Another scripture to verify Yeshua died on the first day of Passover (Preparation Day), and needed to be off the cross and buried before the High Sabbath that would occur the next day is also recorded in John.
John 13 41 In the vicinity of where he had been executed was a garden, and in the garden was a new tomb in which no one had ever been buried. 42 So, because it was Preparation Day for the Judeans, and because the tomb was close by, that is where they buried Yeshua. (CJB)
It’s amazing that God provided His own Passover Lamb, Yeshua, to be sacrificed on the day that the Hebrew people were commemorating the Exodus from bondage. Yeshua, God’s salvation, is the atoning blood that delivers us from the bondage of sin that holds us captive as slaves.
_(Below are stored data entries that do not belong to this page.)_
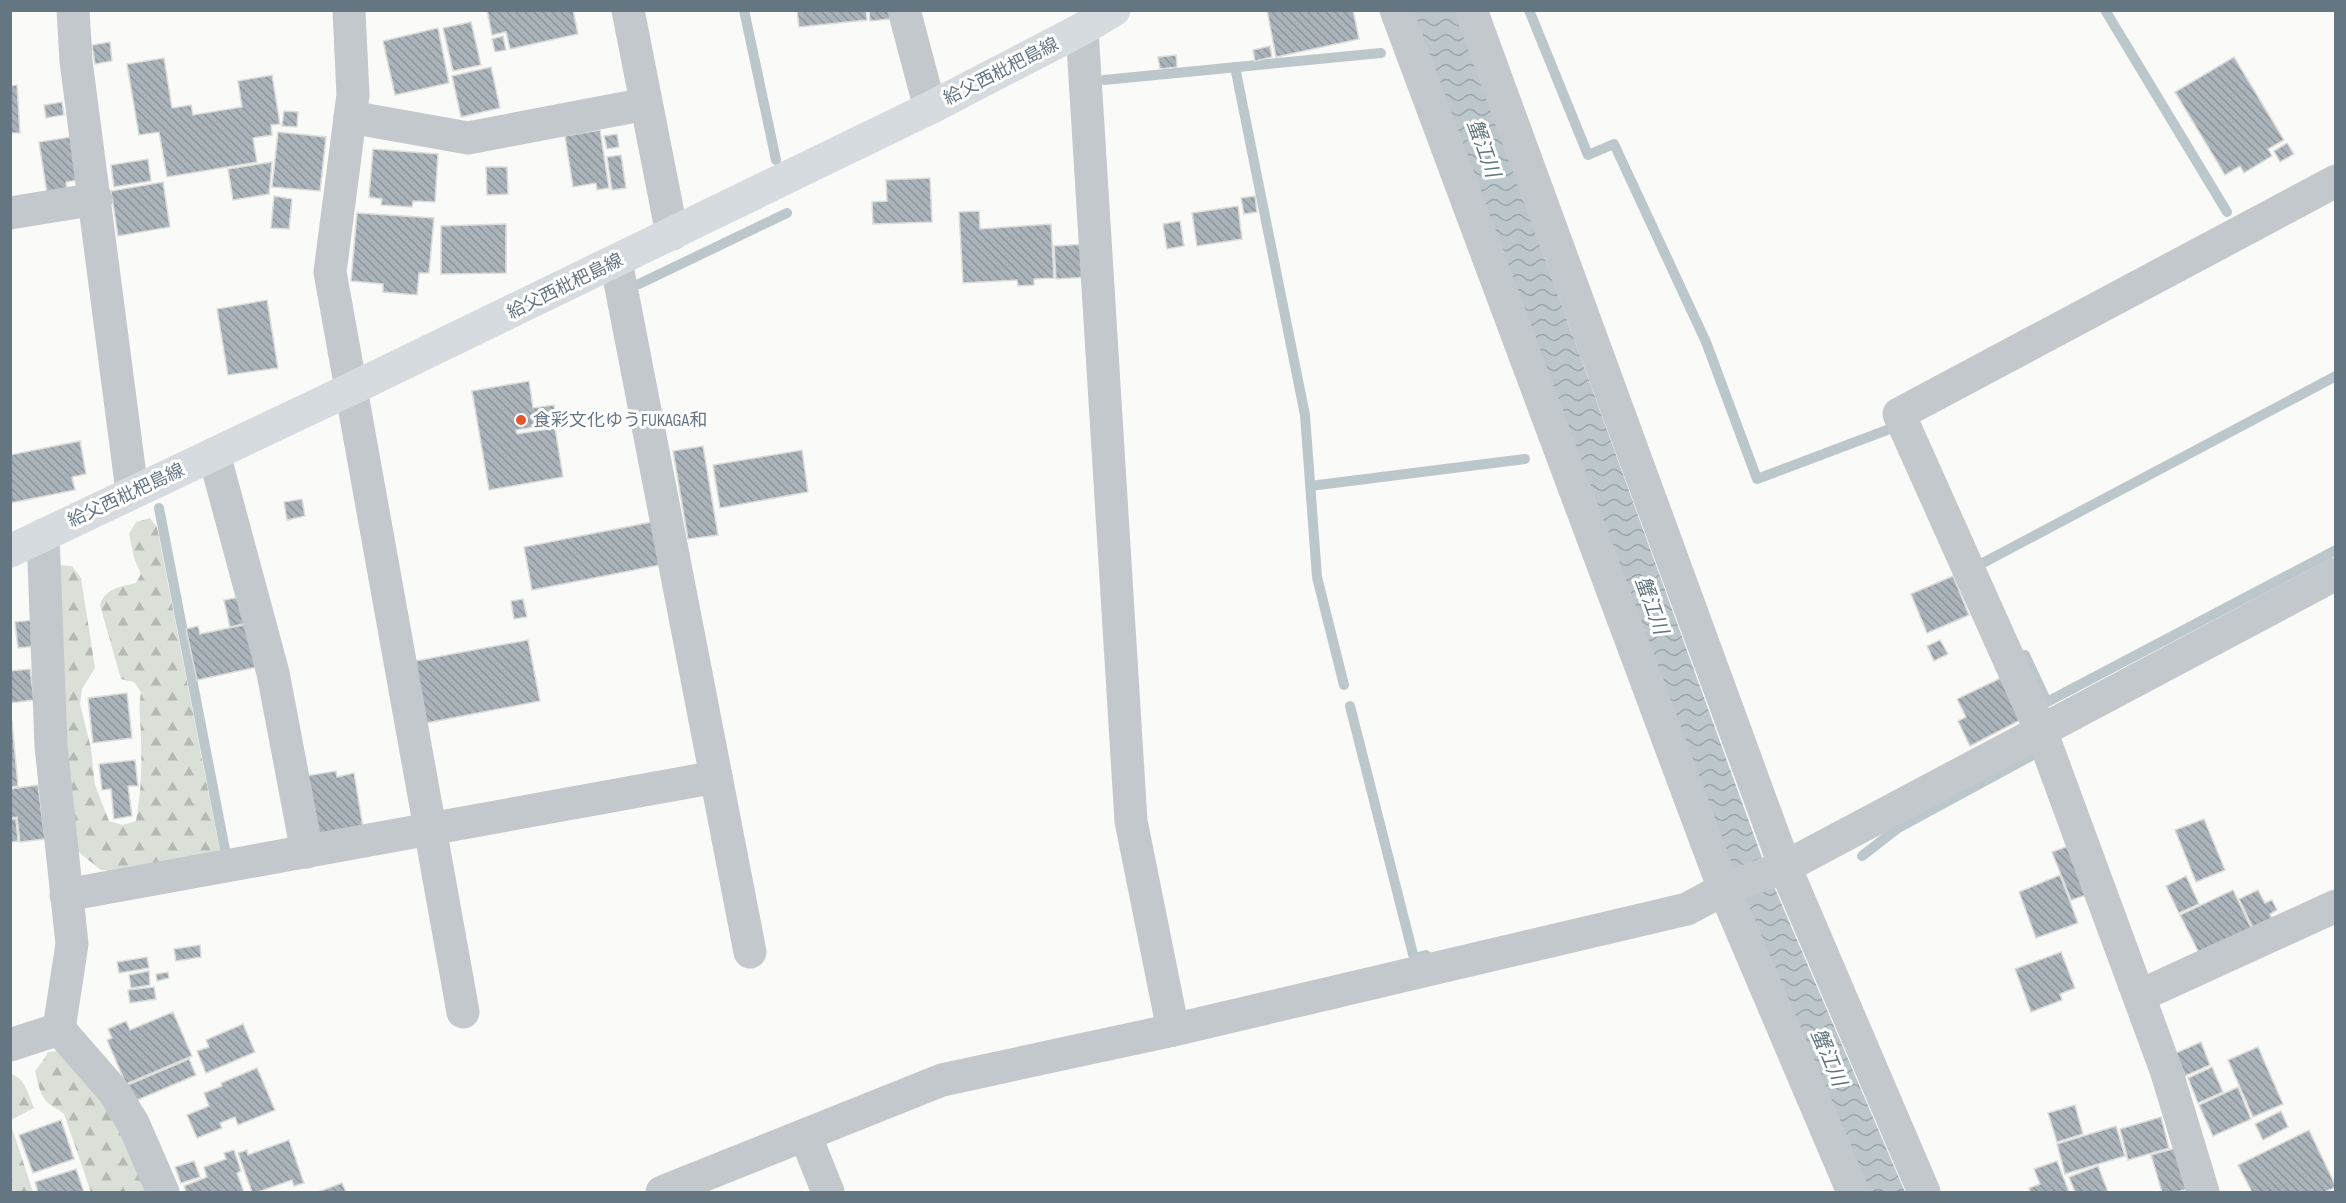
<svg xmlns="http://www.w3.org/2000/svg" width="2346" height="1203" viewBox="0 0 2346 1203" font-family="'Sofia Sans Condensed','Noto Sans JP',sans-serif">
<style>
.forest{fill:url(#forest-firs)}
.water{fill:url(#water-waves)}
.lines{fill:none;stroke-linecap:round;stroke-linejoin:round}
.stream{stroke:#bbc7cb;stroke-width:10}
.building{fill:url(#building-back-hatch);stroke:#dcdcda;stroke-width:1.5}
.minor{stroke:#c3c8cc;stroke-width:33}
.secondary{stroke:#d6dbdf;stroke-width:33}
.poi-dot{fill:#e4572e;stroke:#fff;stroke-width:2}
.labels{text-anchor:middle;stroke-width:6;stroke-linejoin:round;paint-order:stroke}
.street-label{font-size:18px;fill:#657683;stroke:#fff}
.poi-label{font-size:18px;fill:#657683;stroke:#fff;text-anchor:start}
.water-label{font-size:20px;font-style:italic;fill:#60757c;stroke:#fff}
</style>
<defs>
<pattern id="forest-firs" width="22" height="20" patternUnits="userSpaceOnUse" patternTransform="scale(1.5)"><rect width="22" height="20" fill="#dadfd7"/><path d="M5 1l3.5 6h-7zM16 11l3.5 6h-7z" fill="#b4b9b4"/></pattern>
<pattern id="water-waves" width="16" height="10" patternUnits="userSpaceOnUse" patternTransform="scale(1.5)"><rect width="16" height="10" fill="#bbc7cb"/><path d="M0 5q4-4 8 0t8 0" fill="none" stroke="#9ca6aa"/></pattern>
<pattern id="building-back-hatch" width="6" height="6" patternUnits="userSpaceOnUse" patternTransform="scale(1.5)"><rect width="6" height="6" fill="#aab3b9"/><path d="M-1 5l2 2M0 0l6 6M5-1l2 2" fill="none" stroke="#8e969c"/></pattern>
</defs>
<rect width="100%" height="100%" fill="#fafaf8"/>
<!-- forest -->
<g class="forest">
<path d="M150,518L157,527L220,852L118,872L101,870L71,846L56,565L72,566L81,578L95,668L82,689L80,704L91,748L95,785L109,821L123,825L136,821C141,794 142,767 141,740C141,723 138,709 141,692L134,682L121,679L100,605C106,588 119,587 136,583L141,574L134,558L129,534L136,522Z"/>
<path d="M58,1051L112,1110L151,1192H91L64,1114C59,1109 52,1107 48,1103C40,1096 38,1082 35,1071L43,1061L48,1052Z"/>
<path d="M11,1074C25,1078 29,1095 34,1108L11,1120Z"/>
<path d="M11,1125L33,1192H11Z"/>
</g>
<!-- water -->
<path class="water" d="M1410,11H1455L1764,863L1905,1192H1864L1739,900Z"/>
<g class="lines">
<!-- stream -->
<g class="stream">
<path d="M744,10L776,160"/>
<path d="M1529,10L1588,155L1614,144L1706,342L1757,479L1887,430"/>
<path d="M2105,10L2227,212"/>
<path d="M1235,67L1305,415L1317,577L1344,685"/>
<path d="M1104,80L1381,53"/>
<path d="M639,284L787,213"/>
<path d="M1310,486L1525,459"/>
<path d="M159,508L226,855"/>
<path d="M1981,564L2336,376"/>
<path d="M2025,655L2047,702L2336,550"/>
<path d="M1350,706L1414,958L1426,955"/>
<path d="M1862,856L1898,828L2031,756"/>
</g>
</g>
<!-- building -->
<g class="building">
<path d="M487,10H573L578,34L510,49L506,32L492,35Z"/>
<path d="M797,10H866L867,20L799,27Z"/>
<path d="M869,10H889L890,19L870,21Z"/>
<path d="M1267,10H1353L1359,39L1276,57Z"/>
<path d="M471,22L481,65L453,71L443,28Z"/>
<path d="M438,28L449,83L395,95L383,41Z"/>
<path d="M503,36L506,50L495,52L492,39Z"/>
<path d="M110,42L112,61L95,64L92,45Z"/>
<path d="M1270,46L1272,57L1255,61L1253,50Z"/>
<path d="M1176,55L1177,67L1160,69L1158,57Z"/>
<path d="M2234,57L2284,140L2268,149L2272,156L2244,173L2240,166L2225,175L2175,92Z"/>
<path d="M164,58L172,108L191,105L193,115L242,107L238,81L272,75L280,124L271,125L272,135L253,138L257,162L167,177L159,132L139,135L127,64Z"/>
<path d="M491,67L500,108L461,117L452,76Z"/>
<path d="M17,85L20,133H10V86Z"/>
<path d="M62,102L64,115L46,118L44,105Z"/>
<path d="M284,111L298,112L297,127L282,126Z"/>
<path d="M600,130L609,188L597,190L596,183L573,187L565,136Z"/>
<path d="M278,132L326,137L320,191L272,187Z"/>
<path d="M617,134L619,147L607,149L604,136Z"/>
<path d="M77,136L84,179L66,182L67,190L47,193L39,142Z"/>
<path d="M2287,143L2294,154L2280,162L2274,151Z"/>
<path d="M373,149L438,154L435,202L413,201L412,207L381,205L382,199L369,197Z"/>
<path d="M621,155L626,188L612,190L607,157Z"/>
<path d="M148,159L151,181L114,187L111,165Z"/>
<path d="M272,162L269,194L233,200L228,169Z"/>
<path d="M486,167H507L508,194L487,195Z"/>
<path d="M930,178L932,222L873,224L872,202L887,201L886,180Z"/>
<path d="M163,182L170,227L118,236L111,191Z"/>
<path d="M274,196L292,199L289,229L271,228Z"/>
<path d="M1255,196L1257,212L1244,214L1241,198Z"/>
<path d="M1238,206L1242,239L1197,246L1192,213Z"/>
<path d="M979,211L980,229L1051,224L1054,278L1034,279V285L1018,286L1017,280L963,283L959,212Z"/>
<path d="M357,213L434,218L429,273H419L417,295L383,292V284L351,281Z"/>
<path d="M1180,221L1184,246L1167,249L1163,224Z"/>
<path d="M506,224V273L441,274V226Z"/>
<path d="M1088,244L1090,277L1056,279L1054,246Z"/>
<path d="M267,300L278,368L228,375L217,309Z"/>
<path d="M529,381L533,408L554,405L557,423L516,430L517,434L555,428L563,477L489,490L472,391Z"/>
<path d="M80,441L86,474L72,477L75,490L10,503V455Z"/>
<path d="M703,446L718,535L688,539L673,451Z"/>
<path d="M802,450L808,492L720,508L713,465Z"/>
<path d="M302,499L305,516L287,520L284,502Z"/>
<path d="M657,521L665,564L532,590L524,547Z"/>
<path d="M1953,576L1969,615L1927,633L1911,594Z"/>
<path d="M241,597L247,623L230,627L224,600Z"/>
<path d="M523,599L527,617L514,619L511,601Z"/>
<path d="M34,620L37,646L18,648L15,622Z"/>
<path d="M248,624L257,667L197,680L186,629L198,626L200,634Z"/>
<path d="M528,640L540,701L426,723L415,661Z"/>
<path d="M1940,640L1948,654L1934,661L1927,646Z"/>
<path d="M30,669L34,700L10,703V671Z"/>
<path d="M2007,675L2028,716L1970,746L1958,721L1966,717L1957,699Z"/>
<path d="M127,693L132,738L93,743L88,698Z"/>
<path d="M12,722L18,786L10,787V723Z"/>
<path d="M135,760L138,786H128L132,816L114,819L111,789L102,790L99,764Z"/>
<path d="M336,771L337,777L354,773L363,828L316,837L305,776Z"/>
<path d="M38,785L45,839L20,842L17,817L10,818V789Z"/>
<path d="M10,819H16L18,841L10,842Z"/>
<path d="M2204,819L2225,870L2196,882L2175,830Z"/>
<path d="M2074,844L2093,893L2071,900L2052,852Z"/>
<path d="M2060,875L2078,923L2036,938L2019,892Z"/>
<path d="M2186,876L2199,904L2179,913L2166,886Z"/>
<path d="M2233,890L2254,934L2202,959L2180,915Z"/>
<path d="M2258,890L2265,903L2272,900L2277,910L2270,914L2272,919L2253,928L2239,899Z"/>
<path d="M200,945L201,957L176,961L174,949Z"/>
<path d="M2061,952L2075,988L2060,994L2062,1000L2031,1012L2015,969Z"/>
<path d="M147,957L149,968L119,973L117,962Z"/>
<path d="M149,971L150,985L131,988L129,975Z"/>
<path d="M168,972L169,978L157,981L156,974Z"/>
<path d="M154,987L156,999L130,1003L128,990Z"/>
<path d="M173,1012L192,1056L126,1084L107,1040L112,1038L108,1029L126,1021L130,1030Z"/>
<path d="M243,1024L255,1052L206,1073L197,1051L209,1047L206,1040Z"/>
<path d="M2201,1042L2210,1065L2185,1076L2176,1053Z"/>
<path d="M2258,1047L2283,1104L2253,1117L2228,1060Z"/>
<path d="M189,1059L196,1075L135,1101L128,1085Z"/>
<path d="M2212,1067L2223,1092L2198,1103L2188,1078Z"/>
<path d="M257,1068L275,1110L238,1125L235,1117L220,1123L222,1128L197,1138L187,1115L209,1106L204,1093L222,1086L221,1083Z"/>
<path d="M2238,1087L2251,1119L2213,1136L2199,1105Z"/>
<path d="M2075,1105L2083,1134L2057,1142L2048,1113Z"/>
<path d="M2281,1111L2288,1127L2263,1140L2255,1124Z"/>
<path d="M2161,1117L2169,1148L2128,1160L2120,1129Z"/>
<path d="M61,1120L74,1159L33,1173L19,1135Z"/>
<path d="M2116,1126L2125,1156L2065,1174L2057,1144Z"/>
<path d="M2309,1130L2336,1187L2325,1192H2252L2238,1165Z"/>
<path d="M289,1140L304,1183L294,1186L292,1180L258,1192H252L238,1153L247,1150L248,1155Z"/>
<path d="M2183,1146L2194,1187L2177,1192H2162L2151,1155Z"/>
<path d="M234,1150L241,1171L237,1173L244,1192H186L184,1186L207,1177L204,1167L226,1159L224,1153Z"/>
<path d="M194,1161L200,1177L181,1183L175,1167Z"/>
<path d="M2057,1161L2069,1192H2030L2029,1188L2040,1184L2034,1169Z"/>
<path d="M2098,1166L2108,1192H2075L2069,1177Z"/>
<path d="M76,1169L84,1192H38L35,1182Z"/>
<path d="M342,1183L346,1192H318Z"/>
</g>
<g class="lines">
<!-- minor -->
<g class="minor">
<path d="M73,10L76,61L132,491"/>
<path d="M349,10L353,95L330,272L463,1012"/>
<path d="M628,10L672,234"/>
<path d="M904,10L930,108"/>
<path d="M1396,10L1724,889L1853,1192"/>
<path d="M1471,10L1785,867L1924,1192"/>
<path d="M1082,29L1131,821L1173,1030"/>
<path d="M350,117L468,138L646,104"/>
<path d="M10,213L96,199"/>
<path d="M616,261L750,952"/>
<path d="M214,454L273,673L307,852"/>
<path d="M66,895L716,777"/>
<path d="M2139,996L2336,906"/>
<path d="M59,1029L114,1092L133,1123L163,1192"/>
<path d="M10,1045L59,1029L72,944L51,746L43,535"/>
<path d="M805,1135L828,1192"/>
<path d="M662,1192L942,1080L1173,1030L1687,909L1724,889L1785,867L2336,574"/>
<path d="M2203,1192L2166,1070L2041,731L1899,414L2336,181"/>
</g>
<!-- secondary -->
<path class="secondary" d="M10,551L351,389L930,108L1082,29L1114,10"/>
</g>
<!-- markers -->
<circle class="poi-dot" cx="521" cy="420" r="6"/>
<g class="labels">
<!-- street labels -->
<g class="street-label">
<text transform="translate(1001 71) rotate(-27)" y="6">給父西枇杷島線</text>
<text transform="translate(565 286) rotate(-26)" y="6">給父西枇杷島線</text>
<text transform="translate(126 495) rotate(-25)" y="6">給父西枇杷島線</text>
</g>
<!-- poi labels -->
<g class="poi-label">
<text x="533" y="426">食彩文化ゆうFUKAGA和</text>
</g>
<!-- water labels -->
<g class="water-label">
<text transform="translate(1484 148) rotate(70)" y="7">蟹江川</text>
<text transform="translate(1652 605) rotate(70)" y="7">蟹江川</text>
<text transform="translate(1829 1057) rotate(67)" y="7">蟹江川</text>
</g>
</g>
<!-- border -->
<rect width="2346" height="1203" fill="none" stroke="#657683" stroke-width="24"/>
</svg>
When we apply the blood that He, the perfect Lamb shed to the doorways to our hearts we enter in to the blood covenant that makes us one in Him. He pays the penalty for our sin and transforms us into His likeness. We now have the power of God in us to help us walk in His righteousness, leaving our sinful nature behind.
Yeshua, He is the Lamb of God that takes away the sins of the world.